The Momentum/Unisa South African Household Index of Q4 2018, found that 6.3% of households’ real net wealth was wiped out over the course of just one year. This is the largest reduction households suffered since the Great Recession when 15.6% of their real net wealth disappeared between Q1 2008 and Q1 2009.

Fin24 reports that the Household Index describes the decline in household wealth as “concerning” because it contributes to slower economic growth and job creation, as well as an increasing number of households in the low-middle to high-income groups having insufficient money to cope with emergencies and retire at an acceptable standard of living.

But what contributed to the loss in the real net wealth of SA households in 2018? Various domestic events including:

  • The reduction in share prices of companies in which households’ retirement funds are invested;
  • The weak economic growth of just 0.8%;
  • Increasing consumer price inflation;
  • Renewed load shedding in the fourth quarter of 2018;
  • Investor fears created by proposed land expropriation without compensation;
  • An impression that the SA Reserve Bank’s independence is in danger;
  • The negative impact of growing public debt.

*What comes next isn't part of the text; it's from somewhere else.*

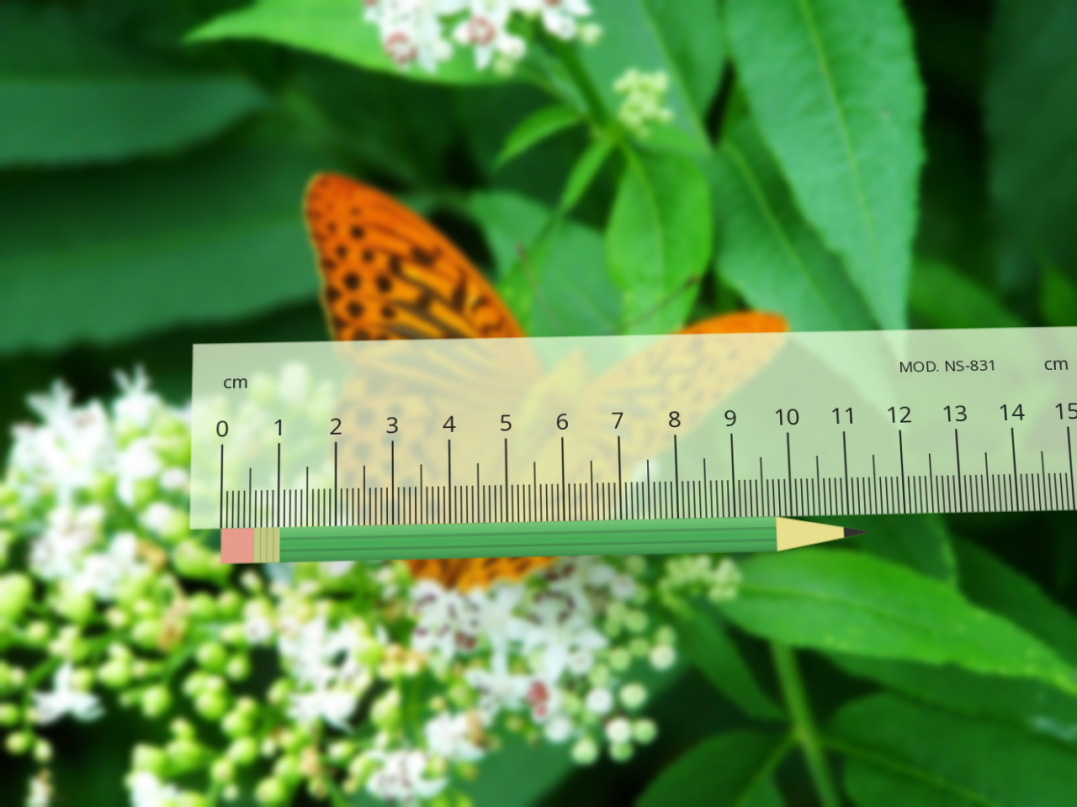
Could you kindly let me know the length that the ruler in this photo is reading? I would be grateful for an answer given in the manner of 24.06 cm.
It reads 11.3 cm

Click here to read the Fin24 article.

Momentum also published its Economic and Market snapshot in April 2019. Some of these highlights include:

  • United States (US): Higher inventories and lower imports contributed to a higher-than-expected growth print for the first quarter of 2019, but resumption in imports and weak investment should lead growth lower from here.
  • Euro area: A further slump in consumer and business sentiment is reflective of ongoing economic troubles.
  • United Kingdom (UK): Political uncertainty continues to disrupt business plans, but firms have indicated they are implementing contingency plans in case of a ‘no-deal’ Brexit.
  • China: There are tentative signs of an improvement in economic conditions, but a major rebound is not expected due to the nature of the targeted stimulus-response implemented by Chinese authorities.
  • South Africa (SA): Households are feeling the pain of previous tax and tariff increases. Although credit growth is improving off its lows, consumer spend is likely to remain soft in the near term.